### TASK INSTRUCTIONS
In full and word for word, copy the records that follow.

### INPUT FOR THIS TASK

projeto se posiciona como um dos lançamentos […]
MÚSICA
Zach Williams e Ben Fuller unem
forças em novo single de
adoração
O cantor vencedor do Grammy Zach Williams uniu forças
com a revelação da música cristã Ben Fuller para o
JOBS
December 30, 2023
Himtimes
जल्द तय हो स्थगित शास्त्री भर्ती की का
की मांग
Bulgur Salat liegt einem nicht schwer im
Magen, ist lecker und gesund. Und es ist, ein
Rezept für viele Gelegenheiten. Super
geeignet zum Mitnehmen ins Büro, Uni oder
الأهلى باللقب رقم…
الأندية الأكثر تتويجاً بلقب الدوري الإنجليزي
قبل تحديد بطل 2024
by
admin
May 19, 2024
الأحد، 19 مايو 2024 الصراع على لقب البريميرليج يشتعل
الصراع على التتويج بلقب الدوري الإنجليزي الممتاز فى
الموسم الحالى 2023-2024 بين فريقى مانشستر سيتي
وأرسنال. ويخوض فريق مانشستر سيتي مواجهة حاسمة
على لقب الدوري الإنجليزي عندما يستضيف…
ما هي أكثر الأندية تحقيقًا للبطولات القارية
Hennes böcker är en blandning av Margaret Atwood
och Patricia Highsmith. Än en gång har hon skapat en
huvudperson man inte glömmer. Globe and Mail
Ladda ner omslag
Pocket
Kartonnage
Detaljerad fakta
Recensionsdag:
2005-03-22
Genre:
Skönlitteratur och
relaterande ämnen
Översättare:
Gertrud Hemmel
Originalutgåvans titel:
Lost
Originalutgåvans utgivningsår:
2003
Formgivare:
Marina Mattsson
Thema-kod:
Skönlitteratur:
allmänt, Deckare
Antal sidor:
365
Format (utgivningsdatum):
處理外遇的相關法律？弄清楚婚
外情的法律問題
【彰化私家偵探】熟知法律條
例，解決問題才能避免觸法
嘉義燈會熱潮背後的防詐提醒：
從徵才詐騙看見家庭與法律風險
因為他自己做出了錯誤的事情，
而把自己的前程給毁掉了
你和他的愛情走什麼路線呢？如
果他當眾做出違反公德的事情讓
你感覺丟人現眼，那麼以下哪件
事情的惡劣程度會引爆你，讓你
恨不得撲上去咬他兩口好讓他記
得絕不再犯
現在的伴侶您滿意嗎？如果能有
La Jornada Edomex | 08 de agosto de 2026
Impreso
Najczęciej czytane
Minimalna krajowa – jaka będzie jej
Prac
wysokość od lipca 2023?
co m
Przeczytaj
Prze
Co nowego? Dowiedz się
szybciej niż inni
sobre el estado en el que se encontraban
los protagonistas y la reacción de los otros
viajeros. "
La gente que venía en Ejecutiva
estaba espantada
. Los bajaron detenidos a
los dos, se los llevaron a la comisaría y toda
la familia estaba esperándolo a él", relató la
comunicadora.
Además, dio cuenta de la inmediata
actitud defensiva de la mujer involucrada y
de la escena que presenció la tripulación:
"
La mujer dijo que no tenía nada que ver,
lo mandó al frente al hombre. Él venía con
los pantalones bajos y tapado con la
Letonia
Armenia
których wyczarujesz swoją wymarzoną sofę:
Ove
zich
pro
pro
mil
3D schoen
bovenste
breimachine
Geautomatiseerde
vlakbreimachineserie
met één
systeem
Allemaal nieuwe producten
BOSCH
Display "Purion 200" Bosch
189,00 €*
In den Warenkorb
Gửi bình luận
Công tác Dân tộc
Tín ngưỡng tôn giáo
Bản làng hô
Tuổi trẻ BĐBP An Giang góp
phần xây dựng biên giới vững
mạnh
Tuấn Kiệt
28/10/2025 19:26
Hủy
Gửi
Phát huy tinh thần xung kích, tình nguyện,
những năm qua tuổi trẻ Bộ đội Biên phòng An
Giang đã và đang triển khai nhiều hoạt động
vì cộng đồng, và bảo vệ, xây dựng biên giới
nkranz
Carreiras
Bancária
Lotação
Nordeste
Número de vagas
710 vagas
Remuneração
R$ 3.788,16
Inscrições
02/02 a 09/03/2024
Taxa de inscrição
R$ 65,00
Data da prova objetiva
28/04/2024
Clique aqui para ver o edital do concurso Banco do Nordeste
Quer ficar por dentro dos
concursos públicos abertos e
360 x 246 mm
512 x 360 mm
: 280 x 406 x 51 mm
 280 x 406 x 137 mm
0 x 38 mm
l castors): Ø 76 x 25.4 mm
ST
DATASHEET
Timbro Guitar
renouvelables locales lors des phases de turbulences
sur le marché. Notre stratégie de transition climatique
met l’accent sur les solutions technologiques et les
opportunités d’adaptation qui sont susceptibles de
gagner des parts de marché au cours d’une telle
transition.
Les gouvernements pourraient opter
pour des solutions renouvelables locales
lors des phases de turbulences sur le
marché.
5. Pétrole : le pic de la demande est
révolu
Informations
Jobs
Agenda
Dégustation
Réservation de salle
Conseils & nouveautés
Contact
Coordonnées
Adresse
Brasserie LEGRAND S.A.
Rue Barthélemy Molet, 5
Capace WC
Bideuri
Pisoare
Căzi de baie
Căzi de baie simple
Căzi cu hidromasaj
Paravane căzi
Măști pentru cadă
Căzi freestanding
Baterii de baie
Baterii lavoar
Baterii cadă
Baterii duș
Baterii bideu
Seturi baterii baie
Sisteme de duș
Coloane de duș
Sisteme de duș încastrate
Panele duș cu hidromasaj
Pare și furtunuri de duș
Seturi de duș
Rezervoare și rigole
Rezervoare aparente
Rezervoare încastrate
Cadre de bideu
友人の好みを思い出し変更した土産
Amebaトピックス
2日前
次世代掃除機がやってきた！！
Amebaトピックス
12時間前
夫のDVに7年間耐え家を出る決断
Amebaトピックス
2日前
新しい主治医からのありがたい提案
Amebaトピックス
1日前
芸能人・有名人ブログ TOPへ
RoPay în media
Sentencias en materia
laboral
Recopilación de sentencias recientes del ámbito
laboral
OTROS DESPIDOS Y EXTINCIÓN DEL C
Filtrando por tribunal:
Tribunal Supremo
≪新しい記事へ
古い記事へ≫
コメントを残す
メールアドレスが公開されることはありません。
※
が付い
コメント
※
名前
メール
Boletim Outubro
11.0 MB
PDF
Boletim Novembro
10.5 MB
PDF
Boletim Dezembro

### ANSWER TO THE PROBLEM
projeto se posiciona como um dos lançamentos […]
MÚSICA
Zach Williams e Ben Fuller unem
forças em novo single de
adoração
O cantor vencedor do Grammy Zach Williams uniu forças
com a revelação da música cristã Ben Fuller para o
JOBS
December 30, 2023
Himtimes
जल्द तय हो स्थगित शास्त्री भर्ती की का
की मांग
Bulgur Salat liegt einem nicht schwer im
Magen, ist lecker und gesund. Und es ist, ein
Rezept für viele Gelegenheiten. Super
geeignet zum Mitnehmen ins Büro, Uni oder
الأهلى باللقب رقم…
الأندية الأكثر تتويجاً بلقب الدوري الإنجليزي
قبل تحديد بطل 2024
by
admin
May 19, 2024
الأحد، 19 مايو 2024 الصراع على لقب البريميرليج يشتعل
الصراع على التتويج بلقب الدوري الإنجليزي الممتاز فى
الموسم الحالى 2023-2024 بين فريقى مانشستر سيتي
وأرسنال. ويخوض فريق مانشستر سيتي مواجهة حاسمة
على لقب الدوري الإنجليزي عندما يستضيف…
ما هي أكثر الأندية تحقيقًا للبطولات القارية
Hennes böcker är en blandning av Margaret Atwood
och Patricia Highsmith. Än en gång har hon skapat en
huvudperson man inte glömmer. Globe and Mail
Ladda ner omslag
Pocket
Kartonnage
Detaljerad fakta
Recensionsdag:
2005-03-22
Genre:
Skönlitteratur och
relaterande ämnen
Översättare:
Gertrud Hemmel
Originalutgåvans titel:
Lost
Originalutgåvans utgivningsår:
2003
Formgivare:
Marina Mattsson
Thema-kod:
Skönlitteratur:
allmänt, Deckare
Antal sidor:
365
Format (utgivningsdatum):
處理外遇的相關法律？弄清楚婚
外情的法律問題
【彰化私家偵探】熟知法律條
例，解決問題才能避免觸法
嘉義燈會熱潮背後的防詐提醒：
從徵才詐騙看見家庭與法律風險
因為他自己做出了錯誤的事情，
而把自己的前程給毁掉了
你和他的愛情走什麼路線呢？如
果他當眾做出違反公德的事情讓
你感覺丟人現眼，那麼以下哪件
事情的惡劣程度會引爆你，讓你
恨不得撲上去咬他兩口好讓他記
得絕不再犯
現在的伴侶您滿意嗎？如果能有
La Jornada Edomex | 08 de agosto de 2026
Impreso
Najczęciej czytane
Minimalna krajowa – jaka będzie jej
Prac
wysokość od lipca 2023?
co m
Przeczytaj
Prze
Co nowego? Dowiedz się
szybciej niż inni
sobre el estado en el que se encontraban
los protagonistas y la reacción de los otros
viajeros. "
La gente que venía en Ejecutiva
estaba espantada
. Los bajaron detenidos a
los dos, se los llevaron a la comisaría y toda
la familia estaba esperándolo a él", relató la
comunicadora.
Además, dio cuenta de la inmediata
actitud defensiva de la mujer involucrada y
de la escena que presenció la tripulación:
"
La mujer dijo que no tenía nada que ver,
lo mandó al frente al hombre. Él venía con
los pantalones bajos y tapado con la
Letonia
Armenia
których wyczarujesz swoją wymarzoną sofę:
Ove
zich
pro
pro
mil
3D schoen
bovenste
breimachine
Geautomatiseerde
vlakbreimachineserie
met één
systeem
Allemaal nieuwe producten
BOSCH
Display "Purion 200" Bosch
189,00 €*
In den Warenkorb
Gửi bình luận
Công tác Dân tộc
Tín ngưỡng tôn giáo
Bản làng hô
Tuổi trẻ BĐBP An Giang góp
phần xây dựng biên giới vững
mạnh
Tuấn Kiệt
28/10/2025 19:26
Hủy
Gửi
Phát huy tinh thần xung kích, tình nguyện,
những năm qua tuổi trẻ Bộ đội Biên phòng An
Giang đã và đang triển khai nhiều hoạt động
vì cộng đồng, và bảo vệ, xây dựng biên giới
nkranz
Carreiras
Bancária
Lotação
Nordeste
Número de vagas
710 vagas
Remuneração
R$ 3.788,16
Inscrições
02/02 a 09/03/2024
Taxa de inscrição
R$ 65,00
Data da prova objetiva
28/04/2024
Clique aqui para ver o edital do concurso Banco do Nordeste
Quer ficar por dentro dos
concursos públicos abertos e
360 x 246 mm
512 x 360 mm
: 280 x 406 x 51 mm
 280 x 406 x 137 mm
0 x 38 mm
l castors): Ø 76 x 25.4 mm
ST
DATASHEET
Timbro Guitar
renouvelables locales lors des phases de turbulences
sur le marché. Notre stratégie de transition climatique
met l’accent sur les solutions technologiques et les
opportunités d’adaptation qui sont susceptibles de
gagner des parts de marché au cours d’une telle
transition.
Les gouvernements pourraient opter
pour des solutions renouvelables locales
lors des phases de turbulences sur le
marché.
5. Pétrole : le pic de la demande est
révolu
Informations
Jobs
Agenda
Dégustation
Réservation de salle
Conseils & nouveautés
Contact
Coordonnées
Adresse
Brasserie LEGRAND S.A.
Rue Barthélemy Molet, 5
Capace WC
Bideuri
Pisoare
Căzi de baie
Căzi de baie simple
Căzi cu hidromasaj
Paravane căzi
Măști pentru cadă
Căzi freestanding
Baterii de baie
Baterii lavoar
Baterii cadă
Baterii duș
Baterii bideu
Seturi baterii baie
Sisteme de duș
Coloane de duș
Sisteme de duș încastrate
Panele duș cu hidromasaj
Pare și furtunuri de duș
Seturi de duș
Rezervoare și rigole
Rezervoare aparente
Rezervoare încastrate
Cadre de bideu
友人の好みを思い出し変更した土産
Amebaトピックス
2日前
次世代掃除機がやってきた！！
Amebaトピックス
12時間前
夫のDVに7年間耐え家を出る決断
Amebaトピックス
2日前
新しい主治医からのありがたい提案
Amebaトピックス
1日前
芸能人・有名人ブログ TOPへ
RoPay în media
Sentencias en materia
laboral
Recopilación de sentencias recientes del ámbito
laboral
OTROS DESPIDOS Y EXTINCIÓN DEL C
Filtrando por tribunal:
Tribunal Supremo
≪新しい記事へ
古い記事へ≫
コメントを残す
メールアドレスが公開されることはありません。
※
が付い
コメント
※
名前
メール
Boletim Outubro
11.0 MB
PDF
Boletim Novembro
10.5 MB
PDF
Boletim Dezembro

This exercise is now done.